Research Warns Against Ditching Tri-Merge Mortgage Standard
New research from Andrew Davidson & Co. demonstrates that moving away from the tri-merge credit report standard in mortgage underwriting could harm consumers and investors. The study suggests that using a bi-merge or single-report standard could lead to less accurate mortgage pricing and qualification. This uncertainty might increase costs for borrowers and risk for lenders.

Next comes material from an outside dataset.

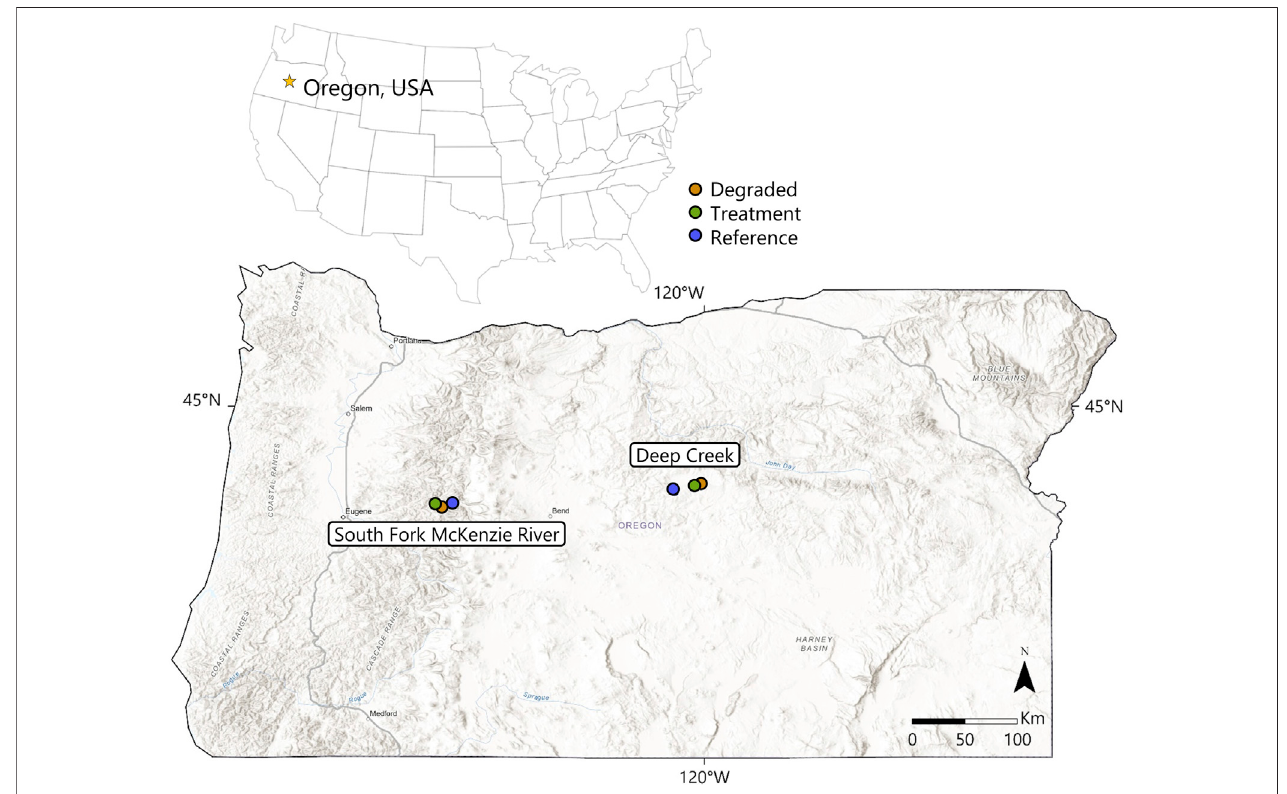
FIGURE 4 | Location map of the sites in Oregon, United States used as case studies in this paper.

- The push to evaluate the tri-merge standard is part of a broader modernization effort by the Federal Housing Finance Agency (FHFA), which also includes the approval of new credit score models like FICO 10T and VantageScore 4.0. These newer models can incorporate data such as rent and utility payments, which are not always included in traditional FICO scores. - A study by Andrew Davidson & Co., Inc. found that for consumers with credit scores in the 640–779 range, 35% had at least one single-bureau score that differed from the tri-merge median by at least 10 points. For a $350,000 loan with a 90% loan-to-value ratio, a 20-point difference could change the cost of borrowing and mortgage insurance by $3,000 to $5,000 over the life of the loan. - The Mortgage Bankers Association (MBA) has advocated for the option of a single-file report, arguing that the current tri-merge requirement has led to a 400% increase in credit report costs over four years. They also point to the significant expense for lenders, estimated at $100 million to $250 million annually, for credit reports on the 1.9 million mortgage applications that do not close. - In October 2022, the FHFA announced that Fannie Mae and Freddie Mac would move from a tri-merge to a bi-merge credit report requirement, a change initially anticipated for the first quarter of 2024 but now expected later. - TransUnion has argued against moving to a single-bureau model, with a simulation suggesting that such a change could deny 4.4 million consumers access to agency-backed mortgages and lead to consumers paying an extra $6.5 billion in interest due to credit tier downgrades. - Proponents of maintaining the tri-merge standard argue that it provides the most comprehensive assessment of a borrower's credit risk, which is crucial for the stability of the mortgage market. This is because not all creditors report to all three major credit bureaus, and a tri-merge report can fill in potential gaps in a consumer's credit history. - Historically, Fannie Mae and Freddie Mac have required the "Classic FICO" credit score for loans they purchase. However, the FHFA now allows lenders to use VantageScore 4.0, and there are plans to implement FICO 10T in the future. - While Fannie Mae and Freddie Mac have removed their minimum credit score requirements, a borrower's credit history remains a significant factor in the underwriting process. Lenders are still able to set their own minimum credit score requirements.